Task – Start at the top of the records and, please, print each line exactly through the line that contains "pinky tip: (304, 372)", leaving out all pictures.

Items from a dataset
═══

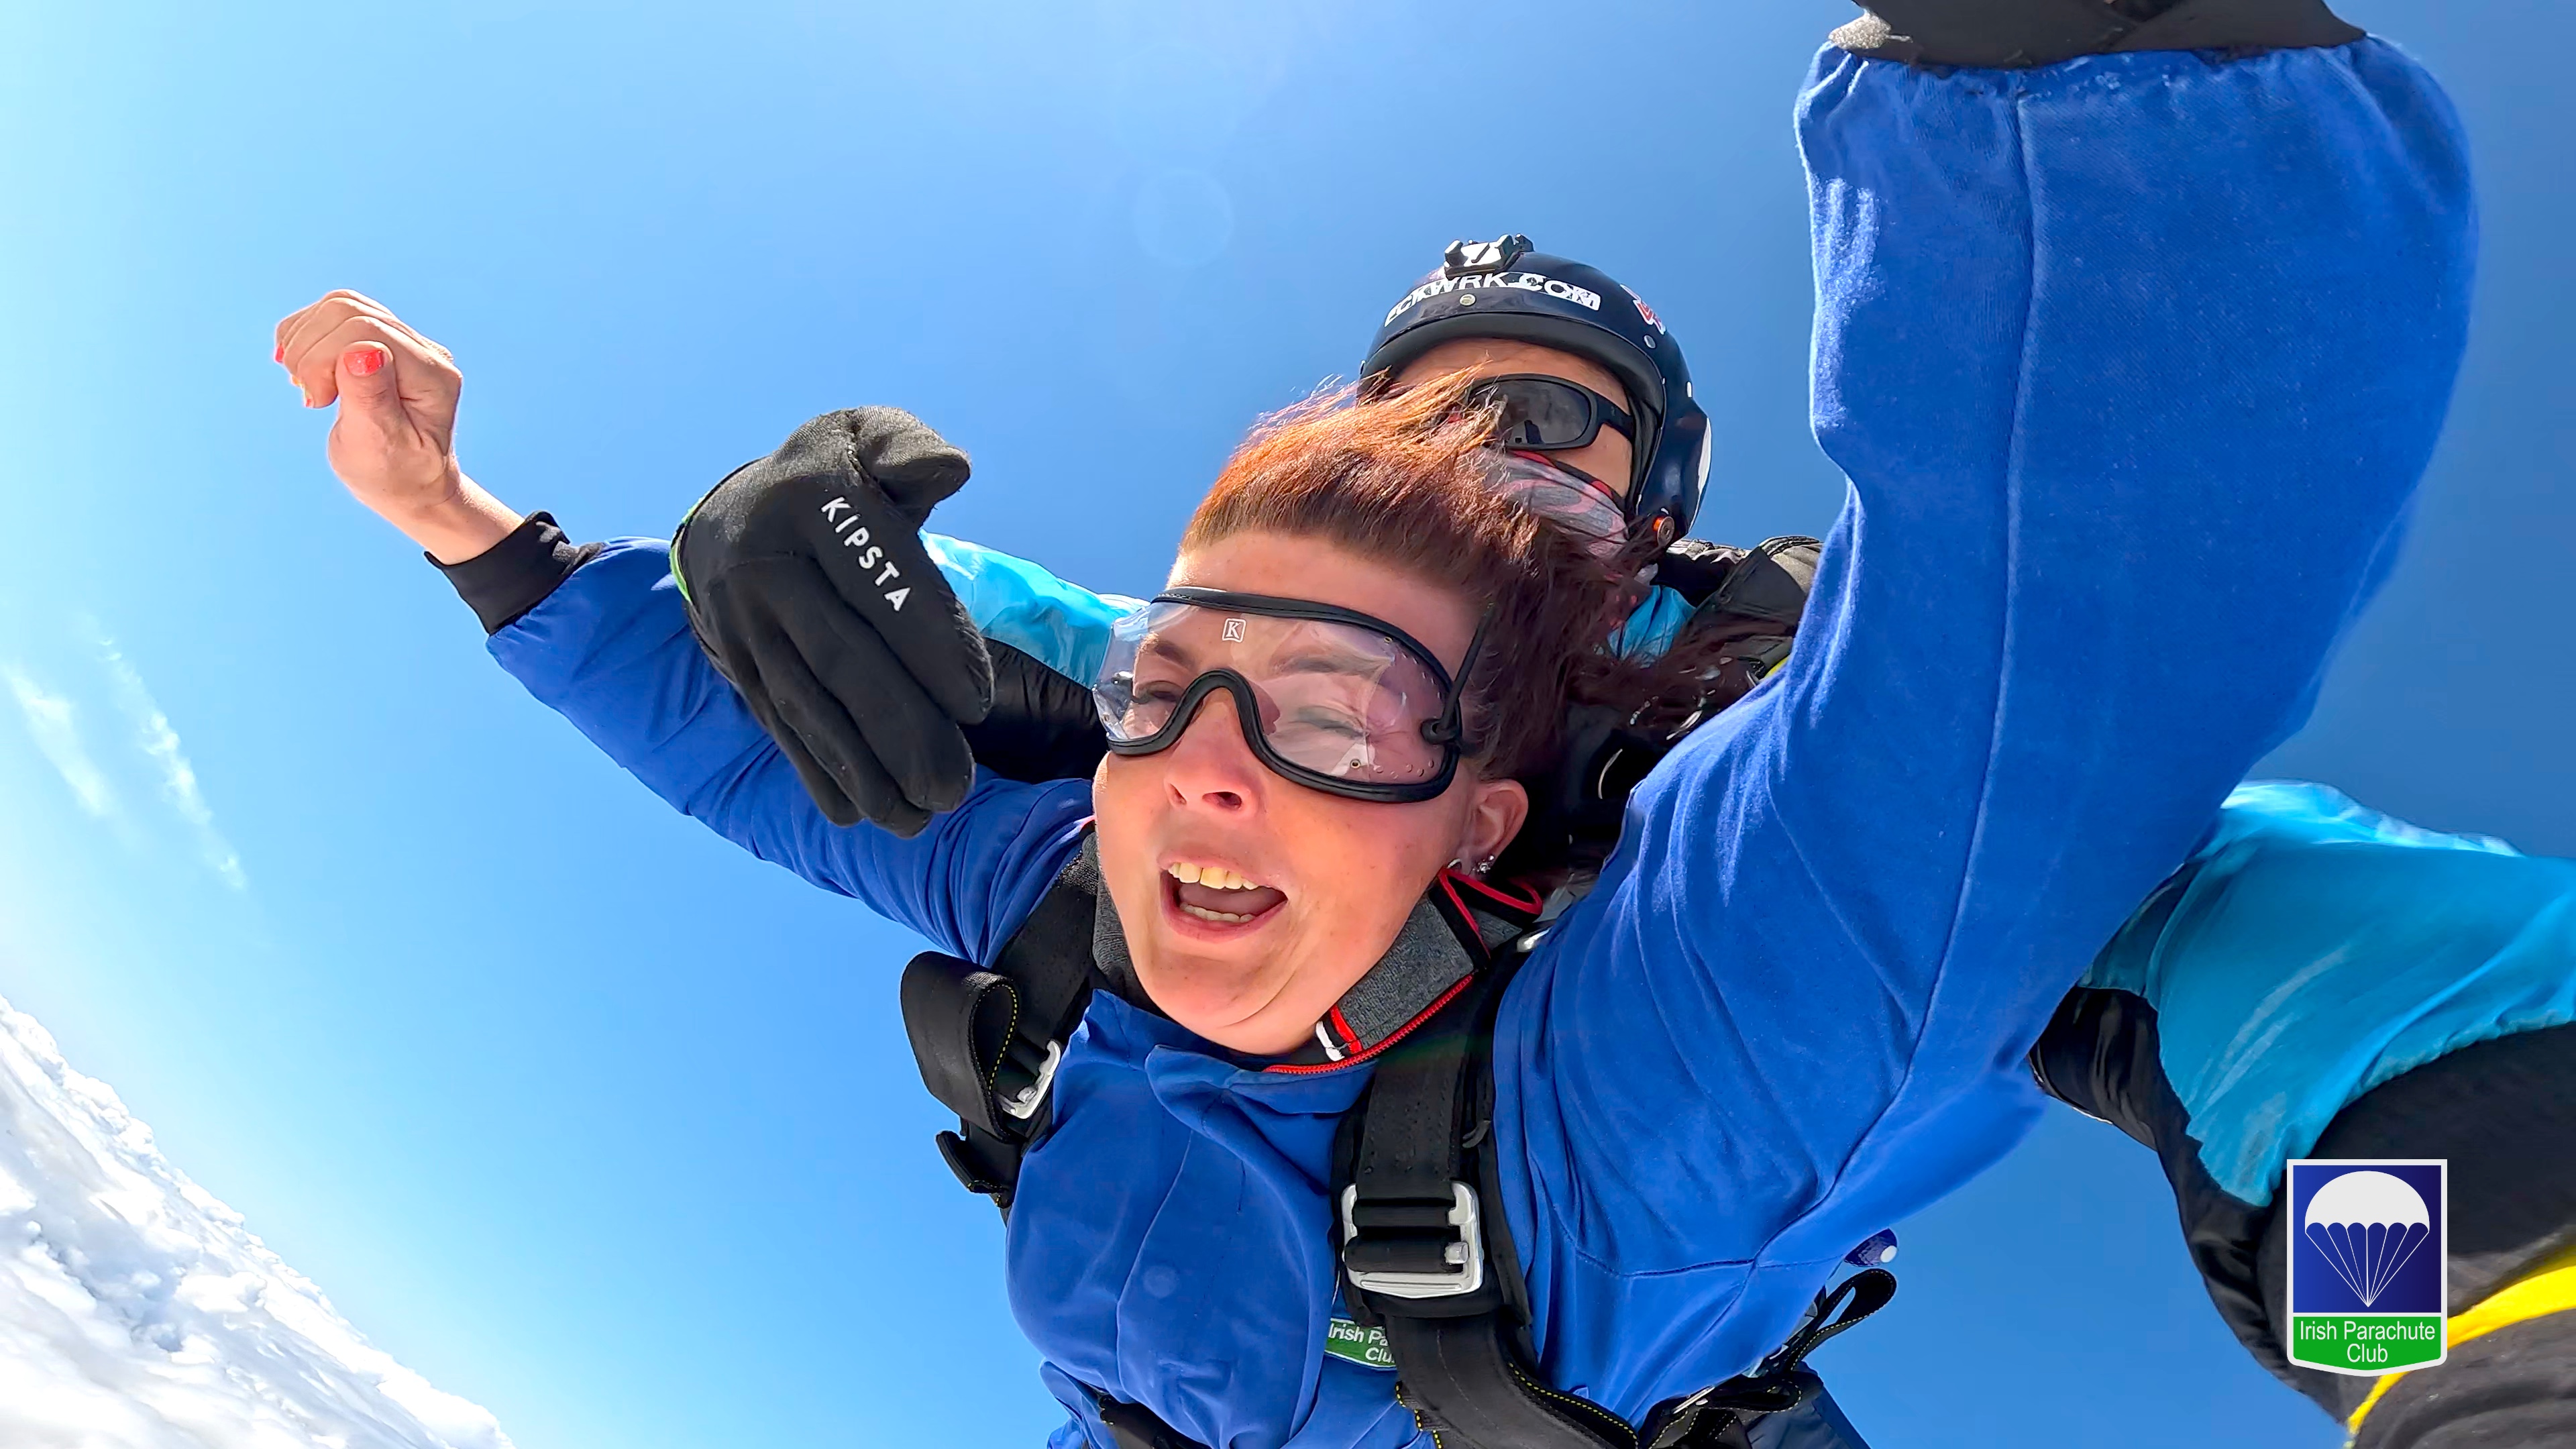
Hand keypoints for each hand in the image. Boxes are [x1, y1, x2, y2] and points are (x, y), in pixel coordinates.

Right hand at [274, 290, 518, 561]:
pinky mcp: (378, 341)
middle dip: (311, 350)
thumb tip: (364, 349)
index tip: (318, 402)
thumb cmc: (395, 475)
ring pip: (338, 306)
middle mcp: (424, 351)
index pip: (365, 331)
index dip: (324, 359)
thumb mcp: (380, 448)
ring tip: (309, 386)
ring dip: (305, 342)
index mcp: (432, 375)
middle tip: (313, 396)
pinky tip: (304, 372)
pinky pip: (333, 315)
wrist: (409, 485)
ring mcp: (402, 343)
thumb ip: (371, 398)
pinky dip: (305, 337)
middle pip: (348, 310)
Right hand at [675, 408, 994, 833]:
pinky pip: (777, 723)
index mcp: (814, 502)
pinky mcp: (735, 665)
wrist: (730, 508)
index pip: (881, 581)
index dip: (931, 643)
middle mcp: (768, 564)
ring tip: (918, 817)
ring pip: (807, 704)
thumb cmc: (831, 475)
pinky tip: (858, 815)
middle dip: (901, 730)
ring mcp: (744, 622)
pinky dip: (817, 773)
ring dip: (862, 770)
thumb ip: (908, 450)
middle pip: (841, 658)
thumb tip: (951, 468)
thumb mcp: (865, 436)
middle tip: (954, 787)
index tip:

═══

Problem solution –
Hand keypoints for each hand in the image. Boxes are [x1, y1, x2, y2] and points are (x, y), in pixel coordinates.

Right hand at [274, 290, 518, 561]:
pinky mcp: (378, 341)
middle dip: (311, 350)
thumb tip: (364, 349)
index tip: (318, 402)
thumb cmc: (395, 475)
ring pip: (338, 306)
middle mcp: (424, 351)
index pip: (365, 331)
index dip: (324, 359)
thumb mcp: (380, 448)
ring tip: (309, 386)
ring dip: (305, 342)
index mcp: (432, 375)
middle tip: (313, 396)
pinky tip: (304, 372)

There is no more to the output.